> _Requirement_: The records below are to be set down again exactly, with the pictures left out.

++++++++++++++++++++

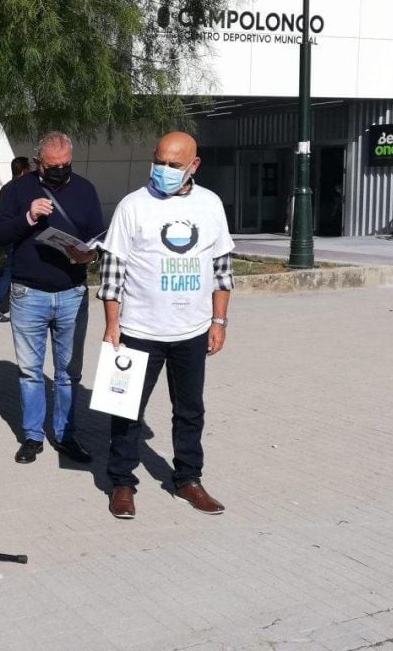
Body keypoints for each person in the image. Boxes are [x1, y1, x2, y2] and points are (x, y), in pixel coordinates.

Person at [97, 131, 234, 520]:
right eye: (158, 161)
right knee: (125, 410)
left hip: (191, 330)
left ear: (194, 166)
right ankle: (121, 482)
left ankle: (188, 479)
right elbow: (112, 270)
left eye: (174, 165)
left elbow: (222, 268)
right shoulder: (132, 206)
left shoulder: (210, 205)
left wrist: (219, 321)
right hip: (139, 329)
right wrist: (112, 325)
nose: (163, 170)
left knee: (190, 410)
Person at [0, 132, 104, 465]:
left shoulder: (85, 189)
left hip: (72, 292)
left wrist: (90, 257)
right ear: (39, 161)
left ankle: (67, 435)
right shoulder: (17, 191)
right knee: (30, 371)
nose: (60, 170)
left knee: (69, 374)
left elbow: (98, 238)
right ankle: (32, 436)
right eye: (53, 166)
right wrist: (27, 217)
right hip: (28, 293)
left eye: (66, 165)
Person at [0, 156, 34, 323]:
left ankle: (6, 306)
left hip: (8, 232)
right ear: (23, 169)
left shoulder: (6, 188)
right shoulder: (22, 188)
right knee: (10, 271)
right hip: (18, 233)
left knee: (12, 269)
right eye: (28, 168)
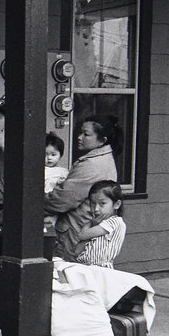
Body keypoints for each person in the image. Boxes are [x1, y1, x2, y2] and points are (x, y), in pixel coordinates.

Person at [44, 115, 119, 261]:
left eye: (86, 134)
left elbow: (62, 199)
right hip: (83, 228)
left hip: (74, 232)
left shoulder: (92, 165)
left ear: (102, 141)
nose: (79, 137)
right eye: (80, 132)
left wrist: (32, 204)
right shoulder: (104, 158)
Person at [75, 181, 126, 269]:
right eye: (93, 203)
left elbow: (81, 235)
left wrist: (92, 223)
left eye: (102, 203)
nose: (96, 209)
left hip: (101, 268)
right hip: (86, 267)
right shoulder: (99, 224)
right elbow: (77, 251)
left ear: (116, 204)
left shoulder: (114, 222)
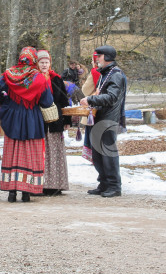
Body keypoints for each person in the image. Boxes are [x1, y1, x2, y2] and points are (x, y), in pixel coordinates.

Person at [0, 47, 54, 203]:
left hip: (13, 118)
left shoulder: (10, 75)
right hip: (32, 118)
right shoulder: (39, 78)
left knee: (12, 152)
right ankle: (26, 192)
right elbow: (47, 101)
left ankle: (12, 191)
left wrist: (6, 100)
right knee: (30, 152)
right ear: (34, 60)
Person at [80, 45, 127, 198]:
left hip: (108, 119)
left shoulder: (116, 75)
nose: (97, 59)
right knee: (98, 153)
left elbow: (112, 97)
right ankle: (104, 183)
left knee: (108, 153)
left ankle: (114, 185)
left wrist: (91, 99)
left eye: (99, 56)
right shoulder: (105, 74)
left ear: (106, 57)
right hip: (99, 117)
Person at [37, 50, 70, 195]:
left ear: (50, 63)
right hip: (39, 121)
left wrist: (67, 120)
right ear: (37, 64)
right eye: (41, 62)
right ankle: (41, 185)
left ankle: (56, 185)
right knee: (41, 152)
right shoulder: (34, 79)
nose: (44, 65)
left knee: (55, 152)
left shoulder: (56, 79)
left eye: (46, 62)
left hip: (55, 121)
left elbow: (64, 101)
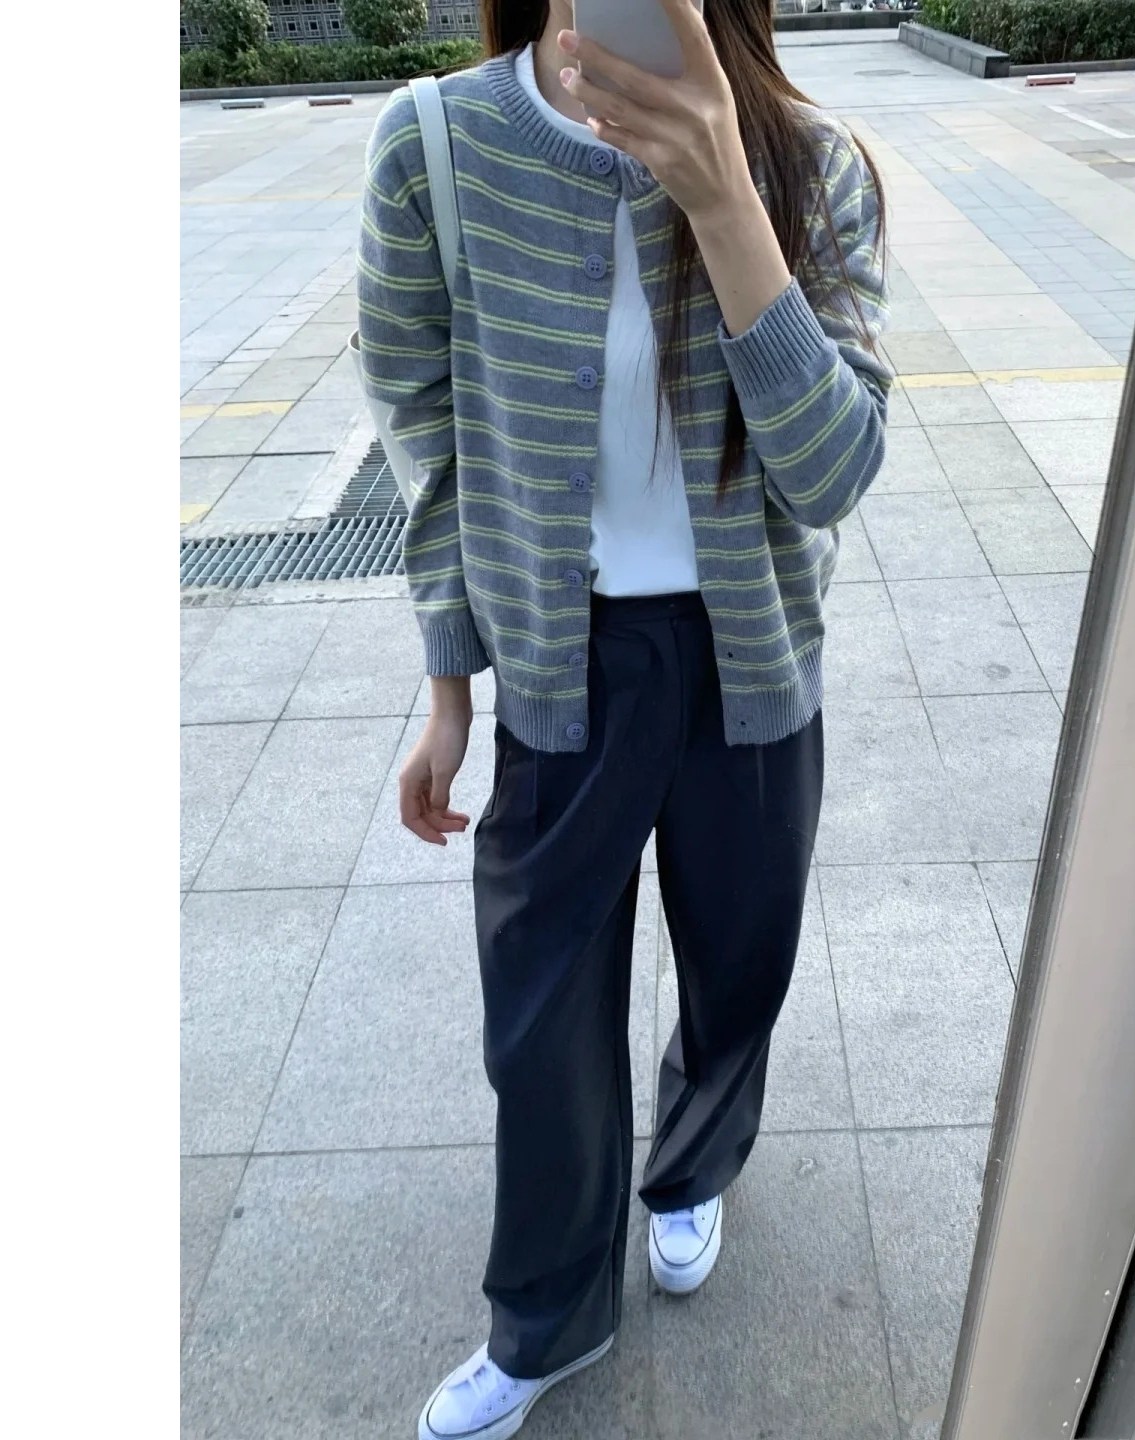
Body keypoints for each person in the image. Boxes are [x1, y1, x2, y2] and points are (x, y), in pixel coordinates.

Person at [357, 1, 889, 1434]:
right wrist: (448, 685)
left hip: (750, 657)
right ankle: (547, 1318)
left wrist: (725, 200)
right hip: (558, 659)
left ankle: (695, 1168)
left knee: (741, 965)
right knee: (538, 1022)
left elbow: (835, 472)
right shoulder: (435, 145)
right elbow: (426, 435)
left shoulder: (810, 159)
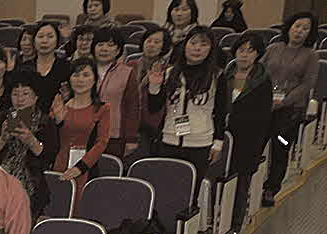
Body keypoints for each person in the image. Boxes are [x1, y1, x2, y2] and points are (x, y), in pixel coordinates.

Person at [146, 26, 227, 189]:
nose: (197, 48)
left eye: (203, 44)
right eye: (193, 43)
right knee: (166, 190)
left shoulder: (217, 76)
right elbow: (154, 108)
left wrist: (218, 143)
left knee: (191, 192)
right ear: (185, 45)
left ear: (211, 49)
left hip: (200, 143)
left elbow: (221, 112)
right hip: (168, 140)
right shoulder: (169, 73)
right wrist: (154, 86)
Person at [220, 34, 274, 234]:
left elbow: (263, 117)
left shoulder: (262, 80)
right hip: (223, 138)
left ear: (257, 54)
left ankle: (234, 227)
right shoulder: (224, 75)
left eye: (250, 50)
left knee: (241, 183)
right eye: (241, 49)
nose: (245, 54)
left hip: (247, 140)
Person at [262, 10, 320, 206]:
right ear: (289, 27)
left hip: (290, 112)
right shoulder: (273, 49)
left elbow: (306, 85)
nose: (299, 31)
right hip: (264, 106)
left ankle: (271, 187)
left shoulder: (310, 56)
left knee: (281, 147)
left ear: (309, 33)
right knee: (256, 146)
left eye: (305, 29)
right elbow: (260, 73)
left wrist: (284, 101)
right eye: (297, 26)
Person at [0, 72, 59, 220]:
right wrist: (2, 138)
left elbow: (49, 157)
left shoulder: (45, 122)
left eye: (25, 93)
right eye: (15, 94)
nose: (20, 99)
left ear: (36, 96)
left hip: (33, 183)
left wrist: (32, 141)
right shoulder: (1, 118)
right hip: (0, 180)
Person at [51, 57, 111, 193]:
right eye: (76, 75)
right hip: (58, 165)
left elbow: (101, 143)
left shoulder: (102, 108)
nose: (80, 80)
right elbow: (51, 140)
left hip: (85, 169)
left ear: (95, 79)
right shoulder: (59, 106)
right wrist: (57, 122)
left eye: (86, 75)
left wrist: (80, 167)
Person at [90, 28, 140, 158]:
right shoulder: (83, 70)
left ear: (118, 50)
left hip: (113, 135)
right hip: (84, 132)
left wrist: (131, 138)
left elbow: (132, 107)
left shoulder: (127, 72)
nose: (104, 49)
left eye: (110, 45)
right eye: (100, 44)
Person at [26, 20, 71, 113]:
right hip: (28, 118)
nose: (45, 41)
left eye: (50, 36)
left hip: (58, 118)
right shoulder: (25, 67)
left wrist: (67, 97)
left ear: (57, 41)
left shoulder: (67, 67)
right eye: (40, 36)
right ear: (34, 41)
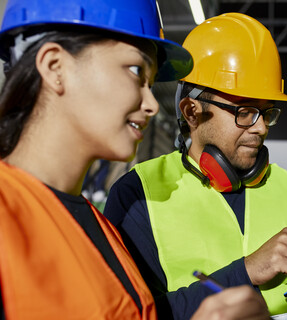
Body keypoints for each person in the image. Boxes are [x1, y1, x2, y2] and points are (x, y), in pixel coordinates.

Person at [0, 0, 271, 319]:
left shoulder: (103, 232)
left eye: (151, 81)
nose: (151, 104)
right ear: (55, 67)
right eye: (135, 70)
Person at [104, 12, 287, 320]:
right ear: (192, 112)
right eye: (245, 111)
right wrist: (246, 272)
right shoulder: (138, 194)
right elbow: (131, 313)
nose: (260, 128)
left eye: (267, 113)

++++++++++++++++++++

> _Task solution_:
Body keypoints for each person in the image. Boxes are [x1, y1, x2, y2] and points are (x, y), in pixel coordinates.

Person at [97, 131, 234, 520]:
right eye: (158, 161)
right knee: (125, 410)
left hip: (191, 330)
left ear: (194, 166)
right ankle: (121, 482)
left ankle: (188, 479)
right elbow: (112, 270)
left eye: (174, 165)
left elbow: (222, 268)
right shoulder: (132, 206)
left shoulder: (210, 205)
left wrist: (219, 321)
right hip: (139, 329)
right wrist: (112, 325)
nose: (163, 170)
left knee: (190, 410)
Person at [0, 132, 104, 465]:
left shoulder: (85, 189)
left hip: (72, 292)
left wrist: (90, 257)
right ear: (39, 161)
left ankle: (67, 435)
right shoulder: (17, 191)
right knee: (30, 371)
nose: (60, 170)
left knee: (69, 374)
left elbow: (98, 238)
right ankle: (32, 436)
right eye: (53, 166)
right wrist: (27, 217)
right hip: (28, 293)
left eye: (66, 165)
Person at [0, 156, 34, 323]:
left ankle: (6, 306)
left hip: (8, 232)
right ear: (23, 169)
left shoulder: (6, 188)
right shoulder: (22, 188)
right knee: (10, 271)
right hip: (18, 233)
left knee: (12, 269)
right eye: (28, 168)
Body keypoints for each person in the image. Boxes are [x1, y1, x2, y2] and points are (x, y), in pixel coordinates.

Person at [44, 115, 119, 261]:
left eye: (86, 134)
left elbow: (62, 199)
right hip: (83, 228)
left hip: (74, 232)
left shoulder: (92, 165)
left ear: (102, 141)
nose: (79, 137)
right eye: (80, 132)
left wrist: (32, 204)
right shoulder: (104, 158)
Person at [75, 181, 126, 269]:
right eye: (93, 203)
left elbow: (81, 235)
left wrist: (92, 223)
left eye: (102, 203)
nose: (96, 209)
left hip: (101, 268)
right hip: (86, 267)
right shoulder: (99, 224)
right elbow: (77, 251)
left ear: (116, 204)
left shoulder: (114, 222)
Body keypoints for each person in the image. Boxes are [x1, y1, x2, y2] and points are (x, y), in pixel coordinates.

Person at [0, 47, 54, 203]:
left hip: (13, 118)
left shoulder: (10, 75)
right hip: (32, 118)
right shoulder: (39, 78)
left knee: (12, 152)
right ankle: (26, 192)
right elbow: (47, 101)
left ankle: (12, 191)
left wrist: (6, 100)
right knee: (30, 152)
right ear: (34, 60)
Person at [80, 45, 127, 198]:
left hip: (108, 119)
left shoulder: (116, 75)
nose: (97, 59)
right knee: (98, 153)
left elbow: (112, 97)
right ankle: (104, 183)
left knee: (108, 153)
left ankle: (114, 185)
left wrist: (91, 99)
left eye: (99, 56)
right shoulder: (105, 74)
left ear: (106, 57)
right hip: (99, 117)
Person at [37, 50, 70, 195]:
left ear: (50, 63)
right hip: (39, 121)
left wrist: (67, 120)
right ear: (37, 64)
right eye: (41, 62)
right ankle: (41, 185)
left ankle: (56, 185)
right knee: (41, 152)
right shoulder: (34, 79)
nose: (44, 65)
left knee: (55, 152)
left shoulder: (56, 79)
left eye: (46, 62)
left hip: (55, 121)
left elbow: (64, 101)
Body keypoints for each person in the image. Boxes are [x1, y1, x2, y2] and points are (x, y), in pixel coordinates.

Person at [357, 1, 889, 1434]:
right wrist: (448, 685)
left hip: (750, 657)
right ankle: (547, 1318)
left wrist: (725, 200)
right hip: (558, 659)
left ankle: (695, 1168)
left knee: (741, 965)
right knee: (538, 1022)
left elbow: (835, 472)
right shoulder: (435, 145)
right elbow: (426, 435)
left shoulder: (810, 159)
Body keypoints for each person in the image. Boxes are [x1, y1, x2, y2] and points are (x, y), in pixel coordinates.

Person at [146, 26, 227, 189]:
nose: (197, 48)
left eye: (203, 44)
right eye: (193, 43)
right knee: (166, 190)
left shoulder: (217, 76)
right elbow: (154, 108)
left wrist: (218, 143)
left knee: (191, 192)
right ear: (185, 45)
left ear: (211, 49)
left hip: (200, 143)
left elbow: (221, 112)
right hip: (168, 140)
right shoulder: (169, 73)
right wrist: (154, 86)
Person at [220, 34, 274, 234]:
left elbow: (263, 117)
left shoulder: (262, 80)
right hip: (223, 138)
left ear: (257, 54)
left ankle: (234, 227)
right shoulder: (224, 75)
left eye: (250, 50)
left knee: (241, 183)
right eye: (241, 49)
nose: (245, 54)
left hip: (247, 140)
Person at [262, 10, 320, 206]:
right ear: (289, 27)
left hip: (290, 112)
right shoulder: (273, 49)
left elbow: (306, 85)
nose: (299, 31)
right hip: (264, 106)
left ankle: (271, 187)
left shoulder: (310, 56)
left knee: (281, 147)
left ear: (309, 33)
right knee: (256, 146)
left eye: (305, 29)
right elbow: (260, 73)
left wrist: (284, 101)
right eye: (297, 26)
Person at [0, 72, 59, 220]:
right wrist: (2, 138)
left elbow: (49, 157)
left shoulder: (45, 122)
left eye: (25, 93)
right eye: (15, 94)
nose: (20, 99)
left ear: (36, 96)
left hip: (33, 183)
left wrist: (32, 141)
right shoulder: (1, 118)
right hip: (0, 180)
Person at [51, 57, 111, 193]:
right eye: (76, 75)
right hip: (58, 165)
left elbow: (101, 143)
left shoulder: (102, 108)
nose: (80, 80)
right elbow: (51, 140)
left hip: (85, 169)
left ear: (95, 79)
right shoulder: (59, 106)
right wrist: (57, 122)
left eye: (86, 75)
left wrist: (80, 167)
Person at [90, 28, 140, 158]:
right shoulder: (83, 70)
left ear: (118, 50)
left hip: (113, 135)
right hip: (84, 132)
left wrist: (131, 138)
left elbow: (132, 107)
left shoulder: (127, 72)
nose: (104, 49)
left eye: (110, 45)
right eye: (100, 44)
Person at [26, 20, 71, 113]:
right hip: (28, 118)
nose: (45, 41)
left eye: (50, 36)
left hip: (58, 118)
right shoulder: (25, 67)
left wrist: (67, 97)
left ear: (57, 41)
left shoulder: (67, 67)
right eye: (40, 36)
right ear: (34, 41)
Body keypoints for each person in the image. Boxes are [x1, y1, x2, y2] and points are (x, y), in pixel coordinates.

Person at [0, 0, 271, 319]:
left shoulder: (103, 232)
left eye: (151, 81)
nose: (151, 104)
right ear: (55, 67)
right eye: (135, 70)
Person at [104, 12, 287, 320]:
right ear: (192, 112)
right eye: (245, 111)
right wrist: (246, 272)
right shoulder: (138, 194)
right elbow: (131, 313)
nose: (260, 128)
left eye: (267, 113)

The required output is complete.